Urs Z. schläft schlecht. Schon seit Jahren. Gerädert steht er am Morgen auf, schleppt sich mühsam zur Arbeit und will abends nur noch heim ins Bett. Obwohl er weiss: Er wird auch diese Nacht nicht einschlafen können. Abends liegt er wach im Bett und zählt sorgenvoll die Stunden, bis er wieder aufstehen muss.
Wie viele andere mit Schlafproblemen greift er schliesslich zu Tabletten. In seinem Fall ist es ein «Neuroleptikum», das sogenannt «schlafanstossend» wirken soll. Das Medikament hilft ihm zwar einzuschlafen, aber am nächsten Tag ist er trotzdem nicht fit und hat «eine Scheibe», wie er den Zustand bezeichnet.
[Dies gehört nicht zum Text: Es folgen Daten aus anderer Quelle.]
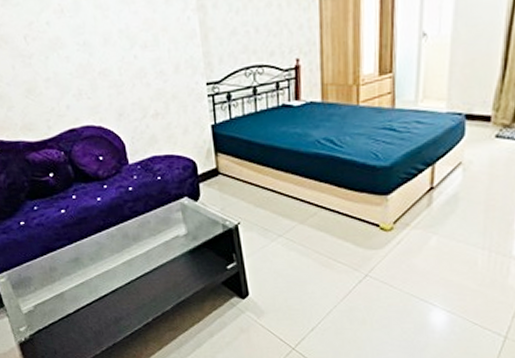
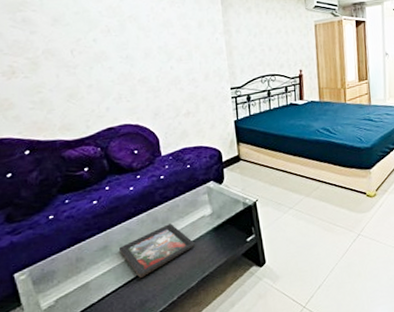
decorative tray: none [89,241,170,294] -> present [118,224,196,278]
Tabletten als Scheinlösung
«Schlafmittel sollten immer nur eine temporäre Lösung in Akutsituationen sein», warnt die Psychologin und Psychotherapeutin Simone Duss. «Längerfristig beheben sie die Ursachen von Schlafstörungen nicht und machen abhängig.» Auch von den neueren, sogenannten Z-Substanzen wie Zolpidem oder Zopiclon rät die Psychologin ab. Das sind modernere Schlafmittel, die heute häufig anstelle der früher gängigen Benzodiazepine verschrieben werden.
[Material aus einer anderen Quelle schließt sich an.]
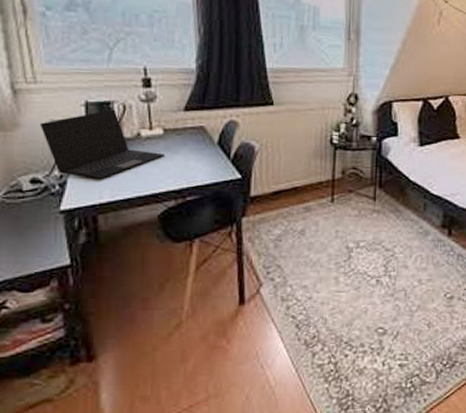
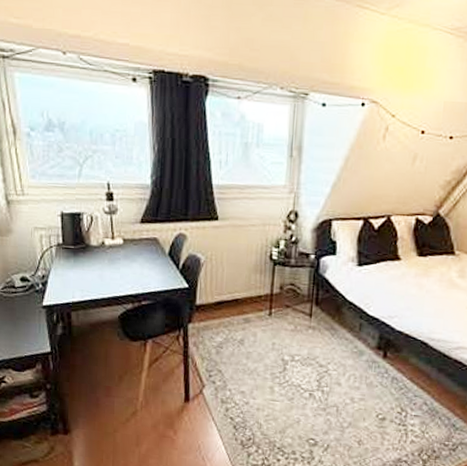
laptop: present [39,109,165,180] -> none [26,219,124,282]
Schlafprobleme haben oft einen Auslöser
Unter chronischen Schlafstörungen, welche die Diagnosekriterien einer klinisch relevanten Insomnie erfüllen, leiden weltweit etwa sechs bis 15 Prozent der Bevölkerung. Insomnie bedeutet, dass die Betroffenen nicht nur schlecht schlafen, sondern tagsüber durch den schlechten Schlaf beeinträchtigt sind: Sie sind reizbar, haben Konzentrationsschwierigkeiten oder Tagesmüdigkeit.
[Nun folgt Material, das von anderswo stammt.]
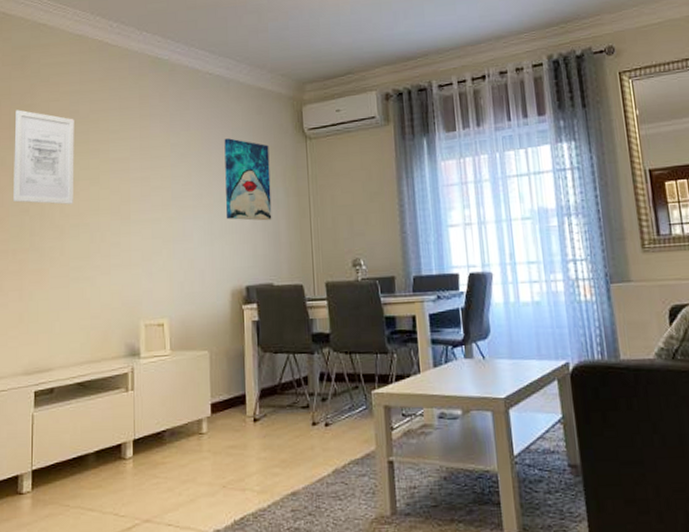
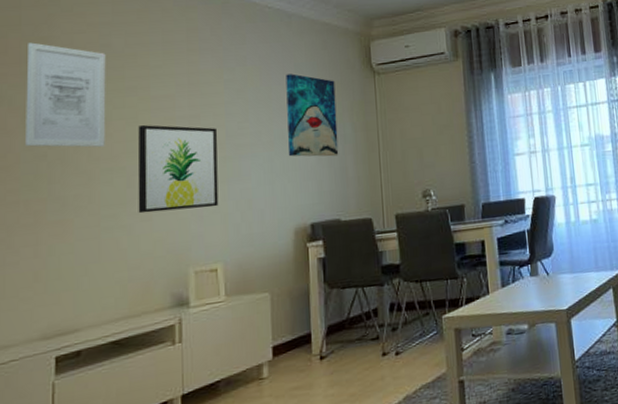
wall art: none [99,185,165,267] -> present [137,125,219,214]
Gut 30 Prozent der Schweizerinnen und Schweizer klagen über Schlafprobleme, wie eine neuere Umfrage von Hausärztinnen und Hausärzten unter ihren Patienten ergab. Was nicht heisst, dass alle dieser Schlafprobleme das Ausmass einer Insomnie im schlafmedizinischen Sinne angenommen haben.
«Am Anfang der Schlaflosigkeit steht oft ein Auslöser, ein Stressfaktor», erklärt Simone Duss, die am Inselspital und bei den universitären psychiatrischen Diensten in Schlaf-Beratung und -Forschung arbeitet. Bei Studierenden beispielsweise anstehende Prüfungen oder später im Berufsleben Deadlines oder Leistungsdruck. «Wenn der Stressfaktor wegfällt, man immer noch nicht gut schläft und mehr als drei Monate vergangen sind, dann lohnt es sich, das Problem anzugehen.»
70 Prozent nehmen Medikamente
Viele, die mehr als nur gelegentliche Ein- und Durchschlafprobleme haben, und sich tagsüber nicht mehr leistungsfähig fühlen, sprechen als Erstes mit der Hausärztin oder dem Hausarzt. Dort erhalten sie oft nicht mehr als gute Ratschläge – oder im schlechteren Fall Tabletten verschrieben.
Das hat eine Studie des Instituts für Hausarztmedizin der Uni Bern gezeigt. Von Schlafstörungen Betroffene nahmen zu 70 Prozent Medikamente gegen ihre Probleme: 38 Prozent Benzodiazepine und 32 Prozent Antidepressiva. Dabei machen Tabletten abhängig und haben Nebenwirkungen, wie zum Beispiel Konzentrationsprobleme.
Nur ein Prozent erhält Verhaltenstherapie verschrieben
Nur eine von 100 Personen wird gemäss Studie mit kognitiver Verhaltenstherapie behandelt. Dabei wäre dies gemäss Leitlinien der Gesellschaft für Schlafforschung und Schlafmedizin die Therapie, die als erstes gewählt werden sollte – vor einer medikamentösen Therapie. Denn sie bietet langfristige Erfolge ohne Abhängigkeitspotential, weil es zu Verhaltensveränderungen kommt.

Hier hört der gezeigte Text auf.